The New York Knicks ruffled plenty of feathers with their coaching search last offseason. One of their central targets was Dallas Mavericks head coach Jason Kidd, who they were unable to shake loose.
The saga ended when Kidd signed an extension with the Mavericks. They just decided to part ways with the coach, despite that extension having four years and more than $40 million left to go.
From a competitive perspective, the Knicks objectively cost an opponent big-time: but Mavericks governor Patrick Dumont seems glad to foot the bill in his quest to rehabilitate the franchise's image after trading away Luka Doncic. Opening a coaching search in a $40 million hole, though, shows the extents to which the organization was willing to go to move on.
And that the Knicks dodged a bullet.
Brown couldn't have led the Knicks to the ECF if they had hired Kidd
Returning briefly to objectivity, the Knicks' playoff run as things stand would not have been possible with Kidd as their head coach in place of Mike Brown. Whether they would have achieved more, or less, will forever be unknown.
But with New York snatching a 1-0 lead in the Eastern Conference Finals straight from the Cavaliers' souls, it's hard to imagine any Knick fan trading that feeling in for a re-do of a certainly stressful regular season.
Brown said all year, almost to an inundating extent, that his group would benefit from the adversity they were struggling to face during those times.
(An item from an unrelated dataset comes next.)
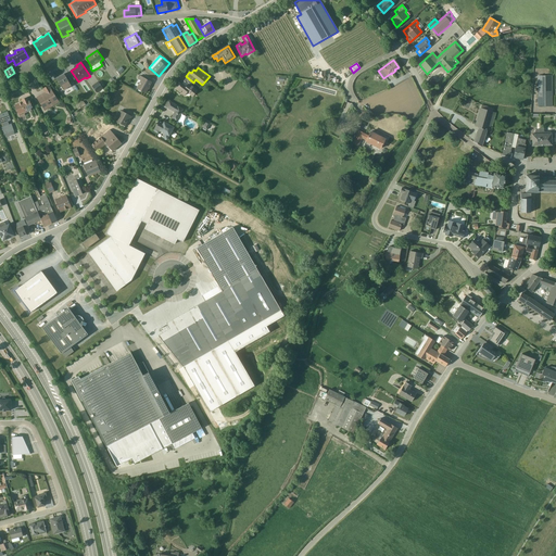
[(71,86),(64,74),(55,78),(63,90),(71,86)]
The coach's words are aging prophetically, with the team's willingness to look inward and make adjustments after disappointing losses proving essential to their first-round victory over the Hawks.
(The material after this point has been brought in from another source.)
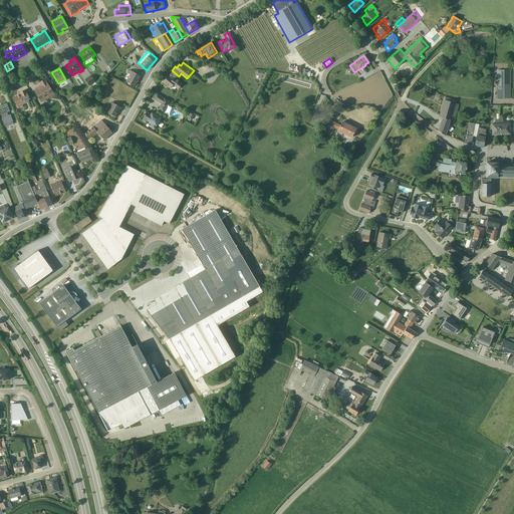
[(140,76),(130,70),(127,73),(130,74),(125,81),(134,86),(140,76)]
It's entirely possible that having Kidd in charge could have prevented those struggles entirely. But it's undeniable that they were integral to developing the resilience and cooperation necessary to ignore ego entirely and do whatever was necessary to mount a 22-point comeback.
Knicks' best coaching hire was the one they didn't make
These Knicks have a habit of achieving feats previously thought to be impossible.
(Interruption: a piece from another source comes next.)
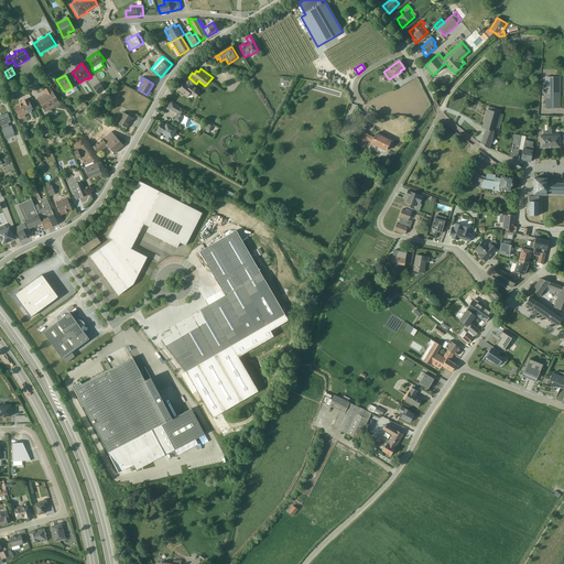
[(197,88),(194,87),(196,84),(188,77),(185,82),(186,83),(184,85),(183,84),(179,90),(186,97),(190,94),(195,98),(199,93),(196,89),(197,88)]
Their front office's hijinks have included the Mavericks before, with New York having been docked a second-round pick for tampering with Jalen Brunson ahead of his 2022 signing. But they never actually wound up landing Kidd, despite what were reportedly very legitimate efforts.
In the 2020's, it's going to be close to impossible to top signing away a superstar in free agency.
But the Knicks' second-best move on the Mavericks might just have been getting them to extend Kidd – a coach that they moved on from less than a year later.